■ **TO DO**: Copy out the data line by line exactly, from its start to the line bearing "0 Tip: Customize", inclusive.

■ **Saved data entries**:
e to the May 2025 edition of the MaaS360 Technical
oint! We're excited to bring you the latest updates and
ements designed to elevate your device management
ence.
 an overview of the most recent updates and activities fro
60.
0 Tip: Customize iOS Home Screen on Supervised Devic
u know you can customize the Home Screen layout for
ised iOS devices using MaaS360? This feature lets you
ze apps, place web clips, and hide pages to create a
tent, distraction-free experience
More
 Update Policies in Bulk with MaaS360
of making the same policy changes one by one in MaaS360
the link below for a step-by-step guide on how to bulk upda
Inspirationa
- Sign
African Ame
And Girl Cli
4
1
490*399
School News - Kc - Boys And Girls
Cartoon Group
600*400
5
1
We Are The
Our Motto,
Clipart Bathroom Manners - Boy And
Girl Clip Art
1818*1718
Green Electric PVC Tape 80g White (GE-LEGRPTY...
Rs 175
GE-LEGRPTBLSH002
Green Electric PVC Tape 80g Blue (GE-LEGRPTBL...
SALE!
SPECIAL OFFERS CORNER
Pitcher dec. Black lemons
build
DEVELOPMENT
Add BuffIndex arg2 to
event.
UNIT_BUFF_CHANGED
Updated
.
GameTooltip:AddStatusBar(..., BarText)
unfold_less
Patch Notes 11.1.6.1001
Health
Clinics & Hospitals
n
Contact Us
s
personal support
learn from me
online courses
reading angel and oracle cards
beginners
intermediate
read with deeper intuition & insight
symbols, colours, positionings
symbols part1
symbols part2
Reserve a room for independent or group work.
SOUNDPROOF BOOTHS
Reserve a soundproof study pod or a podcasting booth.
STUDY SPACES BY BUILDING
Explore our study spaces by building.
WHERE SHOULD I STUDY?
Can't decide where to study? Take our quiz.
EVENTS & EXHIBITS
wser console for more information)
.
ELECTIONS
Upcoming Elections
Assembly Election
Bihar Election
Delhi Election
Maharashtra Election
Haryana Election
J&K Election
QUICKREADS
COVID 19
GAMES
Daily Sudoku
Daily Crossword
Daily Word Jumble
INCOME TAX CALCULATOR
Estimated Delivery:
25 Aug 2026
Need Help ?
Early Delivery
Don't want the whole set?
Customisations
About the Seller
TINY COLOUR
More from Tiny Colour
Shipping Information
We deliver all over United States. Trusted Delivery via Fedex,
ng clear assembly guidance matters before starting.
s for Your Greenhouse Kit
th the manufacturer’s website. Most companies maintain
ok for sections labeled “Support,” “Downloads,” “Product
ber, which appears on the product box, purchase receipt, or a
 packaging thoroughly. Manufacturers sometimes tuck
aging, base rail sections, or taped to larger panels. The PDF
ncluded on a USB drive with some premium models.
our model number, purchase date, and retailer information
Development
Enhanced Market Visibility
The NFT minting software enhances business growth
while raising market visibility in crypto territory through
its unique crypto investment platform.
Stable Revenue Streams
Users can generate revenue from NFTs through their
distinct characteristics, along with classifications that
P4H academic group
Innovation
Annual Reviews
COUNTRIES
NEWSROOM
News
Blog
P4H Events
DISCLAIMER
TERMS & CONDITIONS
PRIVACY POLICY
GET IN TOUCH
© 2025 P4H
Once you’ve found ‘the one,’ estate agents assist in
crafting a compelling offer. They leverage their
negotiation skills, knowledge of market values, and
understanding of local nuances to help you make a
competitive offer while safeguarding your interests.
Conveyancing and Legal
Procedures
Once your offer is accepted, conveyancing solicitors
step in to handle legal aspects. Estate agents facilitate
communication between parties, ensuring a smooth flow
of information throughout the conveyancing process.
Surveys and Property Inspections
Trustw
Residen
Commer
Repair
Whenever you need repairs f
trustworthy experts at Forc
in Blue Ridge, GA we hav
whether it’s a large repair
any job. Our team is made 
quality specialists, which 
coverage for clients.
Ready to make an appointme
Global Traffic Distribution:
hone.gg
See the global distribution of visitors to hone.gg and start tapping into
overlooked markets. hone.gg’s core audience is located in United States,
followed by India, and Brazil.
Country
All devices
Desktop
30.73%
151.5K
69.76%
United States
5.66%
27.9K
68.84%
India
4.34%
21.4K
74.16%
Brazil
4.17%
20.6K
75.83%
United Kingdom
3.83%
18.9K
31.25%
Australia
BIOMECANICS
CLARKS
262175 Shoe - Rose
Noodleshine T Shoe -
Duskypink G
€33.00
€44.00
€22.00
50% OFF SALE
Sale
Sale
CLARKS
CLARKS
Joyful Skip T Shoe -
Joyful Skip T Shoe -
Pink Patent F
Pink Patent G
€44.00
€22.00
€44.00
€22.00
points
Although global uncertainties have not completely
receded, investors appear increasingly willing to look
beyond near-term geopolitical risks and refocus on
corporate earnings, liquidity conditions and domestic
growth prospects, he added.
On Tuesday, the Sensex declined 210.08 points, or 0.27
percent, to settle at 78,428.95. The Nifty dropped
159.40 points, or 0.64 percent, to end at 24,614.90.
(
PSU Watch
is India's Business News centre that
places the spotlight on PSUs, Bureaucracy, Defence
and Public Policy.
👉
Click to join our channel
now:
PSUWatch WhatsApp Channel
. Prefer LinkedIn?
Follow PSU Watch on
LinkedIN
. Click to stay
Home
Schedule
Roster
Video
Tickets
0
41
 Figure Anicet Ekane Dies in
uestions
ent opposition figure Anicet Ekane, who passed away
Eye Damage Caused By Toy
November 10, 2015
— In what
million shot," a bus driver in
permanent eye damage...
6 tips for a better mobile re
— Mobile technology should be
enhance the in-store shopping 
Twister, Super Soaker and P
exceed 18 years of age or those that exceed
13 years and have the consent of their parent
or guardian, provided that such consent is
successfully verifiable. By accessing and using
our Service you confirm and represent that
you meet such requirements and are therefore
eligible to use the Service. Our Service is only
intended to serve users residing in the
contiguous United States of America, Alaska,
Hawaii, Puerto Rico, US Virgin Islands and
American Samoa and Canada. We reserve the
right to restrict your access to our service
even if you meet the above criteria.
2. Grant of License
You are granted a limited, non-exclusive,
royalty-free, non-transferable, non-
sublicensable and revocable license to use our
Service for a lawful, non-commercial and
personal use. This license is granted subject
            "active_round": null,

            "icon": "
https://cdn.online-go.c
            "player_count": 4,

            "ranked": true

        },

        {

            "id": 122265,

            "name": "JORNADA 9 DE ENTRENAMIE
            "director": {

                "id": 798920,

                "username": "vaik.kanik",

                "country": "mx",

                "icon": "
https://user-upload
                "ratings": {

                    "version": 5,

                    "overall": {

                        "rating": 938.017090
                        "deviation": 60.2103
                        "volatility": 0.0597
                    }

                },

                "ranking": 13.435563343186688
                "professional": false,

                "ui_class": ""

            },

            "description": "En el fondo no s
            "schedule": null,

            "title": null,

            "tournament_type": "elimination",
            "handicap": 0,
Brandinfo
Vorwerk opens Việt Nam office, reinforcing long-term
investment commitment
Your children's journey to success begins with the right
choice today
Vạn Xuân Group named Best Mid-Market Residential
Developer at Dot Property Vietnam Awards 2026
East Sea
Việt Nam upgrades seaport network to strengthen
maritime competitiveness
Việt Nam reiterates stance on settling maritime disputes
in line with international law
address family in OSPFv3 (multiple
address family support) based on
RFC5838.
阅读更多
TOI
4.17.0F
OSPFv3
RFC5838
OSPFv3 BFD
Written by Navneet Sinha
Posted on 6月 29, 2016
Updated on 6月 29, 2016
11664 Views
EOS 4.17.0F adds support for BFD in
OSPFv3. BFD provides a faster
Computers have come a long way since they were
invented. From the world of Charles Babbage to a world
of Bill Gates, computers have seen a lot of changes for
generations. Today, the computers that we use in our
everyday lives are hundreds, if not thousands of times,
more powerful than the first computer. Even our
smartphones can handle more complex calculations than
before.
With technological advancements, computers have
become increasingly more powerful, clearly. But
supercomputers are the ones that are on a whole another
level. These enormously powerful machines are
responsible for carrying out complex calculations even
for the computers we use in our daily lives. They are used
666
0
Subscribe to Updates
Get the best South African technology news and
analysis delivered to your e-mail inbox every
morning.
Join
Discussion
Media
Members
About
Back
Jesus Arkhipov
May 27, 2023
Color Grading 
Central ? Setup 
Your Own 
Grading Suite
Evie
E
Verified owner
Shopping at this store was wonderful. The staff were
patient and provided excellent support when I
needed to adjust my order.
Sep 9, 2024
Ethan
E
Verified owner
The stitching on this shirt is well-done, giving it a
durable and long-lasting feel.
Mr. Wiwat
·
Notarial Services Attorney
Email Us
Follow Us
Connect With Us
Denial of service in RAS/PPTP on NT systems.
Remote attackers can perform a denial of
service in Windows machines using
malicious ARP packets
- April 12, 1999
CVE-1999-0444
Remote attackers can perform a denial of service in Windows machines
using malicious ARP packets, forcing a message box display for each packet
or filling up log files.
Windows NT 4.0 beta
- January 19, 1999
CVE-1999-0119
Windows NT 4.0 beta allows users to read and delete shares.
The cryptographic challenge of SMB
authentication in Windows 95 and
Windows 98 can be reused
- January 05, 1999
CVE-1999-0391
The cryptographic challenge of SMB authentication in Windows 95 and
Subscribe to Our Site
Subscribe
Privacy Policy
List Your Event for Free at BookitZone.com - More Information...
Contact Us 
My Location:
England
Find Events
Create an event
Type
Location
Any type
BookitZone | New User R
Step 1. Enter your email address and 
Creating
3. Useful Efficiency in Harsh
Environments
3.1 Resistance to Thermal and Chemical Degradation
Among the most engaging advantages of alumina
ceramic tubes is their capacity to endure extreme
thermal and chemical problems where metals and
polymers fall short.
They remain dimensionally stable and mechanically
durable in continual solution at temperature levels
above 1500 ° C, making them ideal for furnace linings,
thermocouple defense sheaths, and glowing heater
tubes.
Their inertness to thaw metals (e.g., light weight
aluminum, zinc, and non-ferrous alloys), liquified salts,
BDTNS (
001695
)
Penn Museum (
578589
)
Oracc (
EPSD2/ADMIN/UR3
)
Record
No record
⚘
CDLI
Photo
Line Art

■ **SOLUTION TO THIS PROBLEM**:
e to the May 2025 edition of the MaaS360 Technical
oint! We're excited to bring you the latest updates and
ements designed to elevate your device management
ence.
 an overview of the most recent updates and activities fro
60.
0 Tip: Customize iOS Home Screen on Supervised Devic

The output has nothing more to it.